Des hommes se font passer pour des femmes transgenres lors d'élections au Mexique

Temps de lecture : 2 min

Ils ont été disqualifiés.

Des personnes muxes lors d'une conférence de presse à Oaxaca, au Mexique, le 7 mai 2018 | Patricia Castellanos / AFP
Des personnes muxes lors d'une conférence de presse à Oaxaca, au Mexique, le 7 mai 2018 | Patricia Castellanos / AFP

Au cours des vingt dernières années, le Mexique a progressivement introduit des lois pour encourager la parité entre les sexes dans ses institutions. Depuis 2013, une réforme constitutionnelle a imposé qu'un équilibre homme-femme à 50-50 soit observé dans toutes les candidatures au Congrès.

Déjouer la parité

Alors que les élections présidentielle et législatives devraient se tenir le 1er juillet, le tribunal électoral de l'État d'Oaxaca, au sud du pays, a été saisi pour traiter des irrégularités de candidatures dans douze municipalités. Si en avril dernier, le Mexico News Daily faisait état d'un record de dix-neuf femmes transgenres inscrites en tête de liste municipale ou pour le poste de suppléantes, le tribunal vient d'en disqualifier quinze, statuant qu'il s'agissait d'hommes cisgenres prétendant être transgenres pour contourner les règles paritaires.

La communauté zapotèque reconnaît à travers les «muxes» un «troisième genre», qui concerne les personnes assignées masculines à la naissance mais qui se définissent à travers une identité de genre féminine. À cet égard, les muxes sont comptabilisées dans les candidatures de femmes lors des élections.

Or d'après le tribunal, les quinze personnes disqualifiées n'étaient pas connues pour être muxes avant la période d'inscription des candidats et candidates, rapporte le Guardian.

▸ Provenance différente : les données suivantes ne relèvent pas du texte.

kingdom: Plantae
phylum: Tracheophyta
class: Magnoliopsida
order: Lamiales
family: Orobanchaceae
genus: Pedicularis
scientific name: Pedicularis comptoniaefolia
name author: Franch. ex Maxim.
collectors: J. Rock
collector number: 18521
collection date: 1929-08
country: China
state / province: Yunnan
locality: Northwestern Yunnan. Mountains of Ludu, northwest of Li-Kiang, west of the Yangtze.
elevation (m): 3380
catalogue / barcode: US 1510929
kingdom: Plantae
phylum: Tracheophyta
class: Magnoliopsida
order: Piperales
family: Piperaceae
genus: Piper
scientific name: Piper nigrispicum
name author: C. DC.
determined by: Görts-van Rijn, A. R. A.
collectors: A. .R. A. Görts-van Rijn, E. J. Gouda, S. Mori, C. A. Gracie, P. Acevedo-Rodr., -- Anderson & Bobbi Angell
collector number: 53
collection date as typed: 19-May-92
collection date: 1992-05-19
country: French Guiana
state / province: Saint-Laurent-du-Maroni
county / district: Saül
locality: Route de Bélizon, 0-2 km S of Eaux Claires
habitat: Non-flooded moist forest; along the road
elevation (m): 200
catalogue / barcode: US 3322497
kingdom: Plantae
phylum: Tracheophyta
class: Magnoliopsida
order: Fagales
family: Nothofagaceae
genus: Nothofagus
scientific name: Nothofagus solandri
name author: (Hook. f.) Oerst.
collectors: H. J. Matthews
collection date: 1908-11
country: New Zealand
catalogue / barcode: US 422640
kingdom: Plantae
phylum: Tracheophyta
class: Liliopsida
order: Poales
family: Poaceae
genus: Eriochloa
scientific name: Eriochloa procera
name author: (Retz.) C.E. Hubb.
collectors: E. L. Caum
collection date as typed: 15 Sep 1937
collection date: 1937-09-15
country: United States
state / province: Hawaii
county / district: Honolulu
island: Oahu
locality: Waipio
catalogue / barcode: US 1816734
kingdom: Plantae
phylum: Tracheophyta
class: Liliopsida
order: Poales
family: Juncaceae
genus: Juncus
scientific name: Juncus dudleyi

«Pas une seule des places dédiées aux hommes n'a été prise par une personne transgenre. Cependant, dix-neuf places dédiées aux femmes... ont été prises par des hommes qui prétendent qu'ils sont transgenres», s'est indignée Anabel López Sánchez, la directrice du Collectif pour la citoyenneté des femmes d'Oaxaca.

Deux autres candidates mises en cause ont été quant à elles jugées éligibles ce vendredi, ayant été reconnues comme s'identifiant en tant que personnes transgenres indépendamment du calendrier électoral.

Instrumentalisation de la transidentité

Lors du jugement, le tribunal a d'abord réaffirmé que «la manifestation de l'appartenance à un genre est suffisante pour justifier l'auto-enregistrement d'une personne», mais a aussitôt ajouté qu'il ne s'agissait pas d'instrumentaliser la transidentité à des fins politiques:

«Les autorités électorales doivent prendre garde à l'utilisation abusive possible de l'auto-enregistrement, afin de ne pas permettre... que l'identité transgenre soit utilisée de manière trompeuse pour se conformer au principe constitutionnel de l'équité.»

Les places laissées vacantes par les candidats disqualifiés devraient donc être prises par des femmes.